SYBIL
Justine Triet

DeterreComment en vouloir à Justine Triet d’avoir abandonné la comédie bordélique pour embrasser le drame pur et dur ? Comment lui en vouloir d’avoir à nouveau fait appel à ce qui est sans doute l’actrice française la plus puissante du moment, Virginie Efira ? Impossible : la rupture dans la continuité était une belle idée. Cruellement, c’est pourtant cette idée là qui se révèlera comme étant la plus grande limite de Sybil. Sans doute parce que ces deux héroïnes, jumelles malgré elles, sont trop proches dans leurs parcours de vie pour que l’on ne pense pas, sans cesse, à les comparer.

Et à ce jeu-là Victoria sort grande gagnante. Car on ne peut que constater l’échec de Sybil à nous embarquer dans la spirale descendante que subit son héroïne paumée. Dialogues parfois trop écrits (alors que Victoria et La Bataille de Solférino brillaient par leur spontanéité), situations un peu téléphonées (la scène de nuit sur la plage, artificielle), montage coup de poing pour flashbacks confus… Résultat, le spectateur est aussi perdu que Sybil, et assiste, un peu embarrassé, à deux psychanalyses (celle de Sybil et de sa patiente) aux problématiques pour le moins conventionnelles (atavisme familial, tromperies, crise de la quarantaine, rupture amoureuse).
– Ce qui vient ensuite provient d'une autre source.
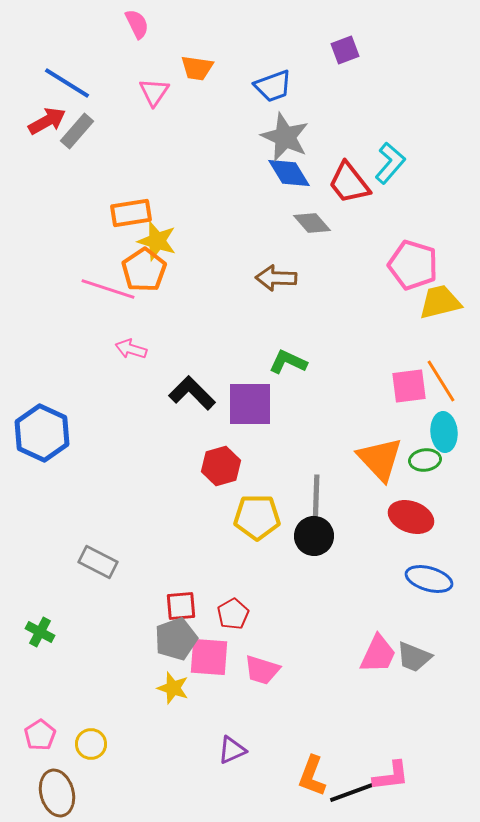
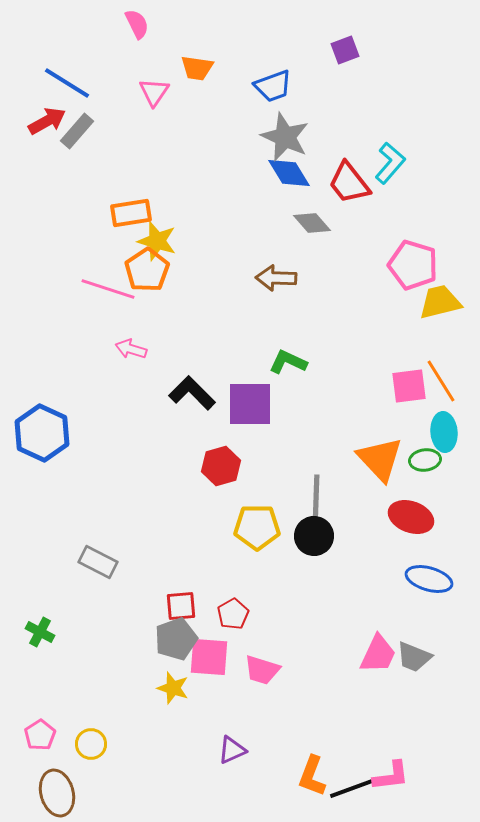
orange pentagon at (144, 270): moved 3 px right
yellow pentagon at (257, 517): moved 10 px down
black line at (353, 792): moved 4 px up
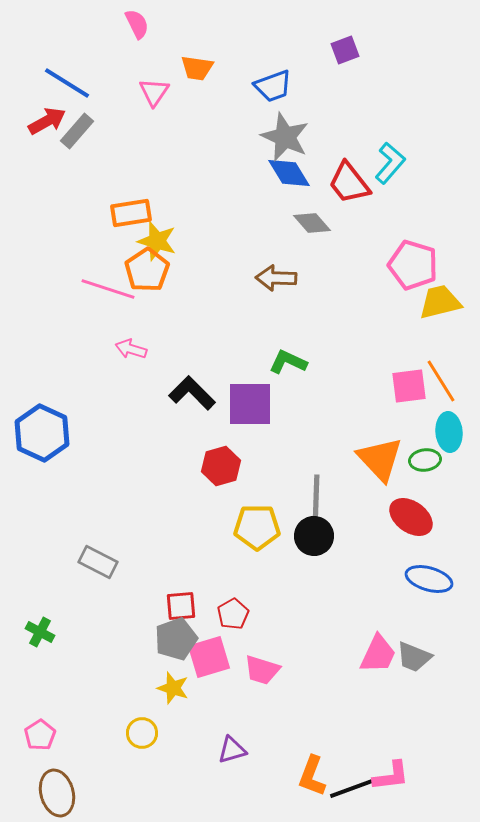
cyan ellipse at (444, 432): moved 5 px right
red ellipse at (411, 517): rotated 15 degrees clockwise
pink square at (209, 657): rotated 21 degrees counterclockwise
yellow circle at (91, 744): moved 51 px right, 11 px up
purple triangle at (232, 750): rotated 8 degrees clockwise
Virginie Efira a beau sortir, une nouvelle fois, le grand jeu, son personnage peine à nous émouvoir parce que les situations qu’il vit semblent forcées, d’une part, et que l’on est sans cesse dans cette réminiscence de Victoria d’autre part ; elle dont les montagnes russes émotionnelles étaient autrement plus trépidantes, et donc contagieuses. Et puis, si Efira est de tous les plans, c’est aussi, malheureusement, au détriment du couple Adèle Exarchopoulos/Gaspard Ulliel, qui peine à convaincre, autant dans la fiction inventée par Triet que dans la réalité de leur jeu d’acteur, très fermé et, semble-t-il, limité, loin de l’incandescence d’Efira. On est loin de l’espièglerie d’un Vincent Lacoste, de la folie douce de Vincent Macaigne, soit sans doute mieux servis par des rôles plus vivants, mais aussi véritables incarnations d’un cinéma que Justine Triet s’est fait sien, entre frénésie drôlatique et désenchantement solaire.

Le plus étonnant est qu’on sent dans de nombreuses scènes poindre un potentiel comique que Triet n’aurait pas hésité à faire exploser dans La Bataille de Solférino ou Victoria, et qui reste ici volontairement larvé. Cette aspiration soudaine au mélo semble presque relever du contre nature, comme si la réalisatrice s’était fait violence pour ne pas se répéter. La prise de risque est belle, mais le résultat nous fait regretter qu’elle n’ait pas plutôt décidé d’entériner sa réputation naissante d’entertainer libre et cérébrale.